The effeciency of the business starts to suffer because the pipeline dictates operations: hiring, marketing spend, capital investment, the list goes on.
Fear should spur you to action. Seeing reality means separating what you can influence during the deal process and what you can control; breaking them down into daily, actionable changes and behaviors throughout the deal lifecycle.
Karen Hayward once told me, “What my manager finds interesting, I find fascinating.” As a revenue leader, this puts you in a place of influence – are your reps enabled to execute on the systems and processes within your sales organization, or focused on the story of the pipeline? Changing behavior at a micro level gives you more insight into your pipeline and improves your confidence because you know the numbers reflect reality.
You can’t change what you can’t see. What gets measured gets managed.
Let’s look at what you can influence:
- Why buy? - Why is your product different and unique from others in the space? What business problems does it solve that others don’t?
- Why buy now? - Purse strings are tight right now; why should a prospect invest their shrinking budget on your offering? Can you clearly articulate the short and long term ROI?

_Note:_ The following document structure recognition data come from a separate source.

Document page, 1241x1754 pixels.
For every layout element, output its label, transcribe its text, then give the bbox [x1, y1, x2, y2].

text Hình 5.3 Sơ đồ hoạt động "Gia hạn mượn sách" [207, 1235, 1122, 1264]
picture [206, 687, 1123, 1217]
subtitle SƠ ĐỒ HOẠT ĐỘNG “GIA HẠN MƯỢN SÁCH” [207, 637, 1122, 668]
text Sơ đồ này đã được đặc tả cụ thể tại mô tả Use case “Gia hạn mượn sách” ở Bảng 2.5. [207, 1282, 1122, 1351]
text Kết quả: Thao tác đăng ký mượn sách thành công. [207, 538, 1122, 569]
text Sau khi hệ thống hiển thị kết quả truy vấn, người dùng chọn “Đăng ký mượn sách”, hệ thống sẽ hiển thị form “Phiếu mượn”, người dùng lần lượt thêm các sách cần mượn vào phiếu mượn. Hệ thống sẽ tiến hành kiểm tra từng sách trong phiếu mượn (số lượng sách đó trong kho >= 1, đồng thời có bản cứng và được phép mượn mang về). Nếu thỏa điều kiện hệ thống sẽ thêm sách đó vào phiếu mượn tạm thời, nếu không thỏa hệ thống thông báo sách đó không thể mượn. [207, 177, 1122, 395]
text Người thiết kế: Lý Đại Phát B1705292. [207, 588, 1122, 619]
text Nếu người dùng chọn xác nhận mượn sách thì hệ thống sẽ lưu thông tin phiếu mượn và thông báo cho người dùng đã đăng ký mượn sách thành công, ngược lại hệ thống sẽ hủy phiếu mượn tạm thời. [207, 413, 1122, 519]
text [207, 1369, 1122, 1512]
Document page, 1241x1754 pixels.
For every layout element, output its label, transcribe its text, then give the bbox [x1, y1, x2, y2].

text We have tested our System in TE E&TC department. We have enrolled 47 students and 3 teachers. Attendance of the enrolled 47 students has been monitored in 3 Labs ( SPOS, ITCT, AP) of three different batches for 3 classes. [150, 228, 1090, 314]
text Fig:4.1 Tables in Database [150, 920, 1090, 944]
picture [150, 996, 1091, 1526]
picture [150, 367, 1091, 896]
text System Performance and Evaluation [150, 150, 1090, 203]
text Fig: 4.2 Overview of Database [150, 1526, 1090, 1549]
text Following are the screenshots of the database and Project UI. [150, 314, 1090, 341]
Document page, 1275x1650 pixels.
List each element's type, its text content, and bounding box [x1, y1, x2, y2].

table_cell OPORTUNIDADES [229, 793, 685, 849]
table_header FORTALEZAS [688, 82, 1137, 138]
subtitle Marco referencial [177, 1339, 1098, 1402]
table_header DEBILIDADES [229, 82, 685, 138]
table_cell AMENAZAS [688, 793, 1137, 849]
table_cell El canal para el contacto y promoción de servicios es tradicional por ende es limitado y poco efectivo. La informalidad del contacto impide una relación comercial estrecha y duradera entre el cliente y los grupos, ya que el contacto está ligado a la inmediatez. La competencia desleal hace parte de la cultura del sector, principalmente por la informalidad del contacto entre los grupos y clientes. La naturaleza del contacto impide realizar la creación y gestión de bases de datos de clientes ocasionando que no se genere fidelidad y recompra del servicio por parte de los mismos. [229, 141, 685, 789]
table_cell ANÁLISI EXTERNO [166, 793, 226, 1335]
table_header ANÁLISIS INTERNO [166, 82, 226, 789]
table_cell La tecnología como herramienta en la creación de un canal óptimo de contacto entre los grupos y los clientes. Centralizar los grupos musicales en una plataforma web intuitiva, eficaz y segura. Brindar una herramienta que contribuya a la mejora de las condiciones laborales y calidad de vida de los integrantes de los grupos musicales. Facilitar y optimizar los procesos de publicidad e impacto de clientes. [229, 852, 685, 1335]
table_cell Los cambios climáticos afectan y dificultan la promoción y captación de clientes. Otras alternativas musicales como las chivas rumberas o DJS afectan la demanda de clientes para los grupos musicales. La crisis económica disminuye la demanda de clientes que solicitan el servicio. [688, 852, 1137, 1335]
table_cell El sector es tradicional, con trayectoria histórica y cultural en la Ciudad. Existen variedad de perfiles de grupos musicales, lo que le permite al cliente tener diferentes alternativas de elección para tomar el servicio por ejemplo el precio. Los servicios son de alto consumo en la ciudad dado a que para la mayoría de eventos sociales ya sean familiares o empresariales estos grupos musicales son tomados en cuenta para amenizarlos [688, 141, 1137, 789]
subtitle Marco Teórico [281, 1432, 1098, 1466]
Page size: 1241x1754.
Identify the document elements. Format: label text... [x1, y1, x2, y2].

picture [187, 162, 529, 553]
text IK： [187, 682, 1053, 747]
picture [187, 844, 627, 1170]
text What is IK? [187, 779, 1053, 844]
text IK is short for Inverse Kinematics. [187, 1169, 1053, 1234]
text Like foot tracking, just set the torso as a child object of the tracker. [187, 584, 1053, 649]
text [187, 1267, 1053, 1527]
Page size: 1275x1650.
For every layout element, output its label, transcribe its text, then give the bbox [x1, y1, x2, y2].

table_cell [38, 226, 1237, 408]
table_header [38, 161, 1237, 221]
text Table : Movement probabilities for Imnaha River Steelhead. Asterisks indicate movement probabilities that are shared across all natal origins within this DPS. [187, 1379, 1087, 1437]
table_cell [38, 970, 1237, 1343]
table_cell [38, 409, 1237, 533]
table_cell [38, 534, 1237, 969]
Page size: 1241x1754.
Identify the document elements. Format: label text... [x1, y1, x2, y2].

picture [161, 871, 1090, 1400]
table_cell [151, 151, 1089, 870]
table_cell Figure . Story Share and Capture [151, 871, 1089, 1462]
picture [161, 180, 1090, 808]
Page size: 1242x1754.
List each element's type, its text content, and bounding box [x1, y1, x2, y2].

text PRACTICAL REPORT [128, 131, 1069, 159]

- Why buy us? - How does your company’s value proposition and roadmap align with and drive growth for your customers?
You can influence, but you can’t control your buyers’ actions. You do control your daily behaviors:
- You control how frequently do you engage with prospects?
- You control how many contacts do you engage in an account ?
- You control how you forecast deal size and close dates internally
- You control how you manage the process and next steps during deal lifecycles
- You control if you’re maintaining a healthy pipeline of realistic deals
Conquer your pipeline fears
Here’s the boring reality: as a sales rep it’s in the company’s best interest to help you make your number. When your number is light, your manager’s number is light. When your manager’s number is light, their VP’s is. When the VP has a light number, the company does.
So as an organization, when you face your fears about what’s real, or not real, in your pipeline it spurs everyone to action. Sure, you might have a day of excitement when everyone freaks out. But then the very smart people you choose to work with every day will take action to solve the problems.
- If Marketing knows that pipeline is light, they can create new programs to help drive leads in specific segments or territories
- If the SDR team knows pipeline is light, they can start an outbound program to re-engage closed lost opportunities
- If it’s a consistent problem – or endemic to changing markets in the global economic crisis – your team might change territories or market segments
- If you have just enough coverage, your revenue team help make sure you get the core deals required over the finish line
But all of these actions start with acknowledging what’s real. By turning on the light to see if there are any monsters hiding in your pipeline.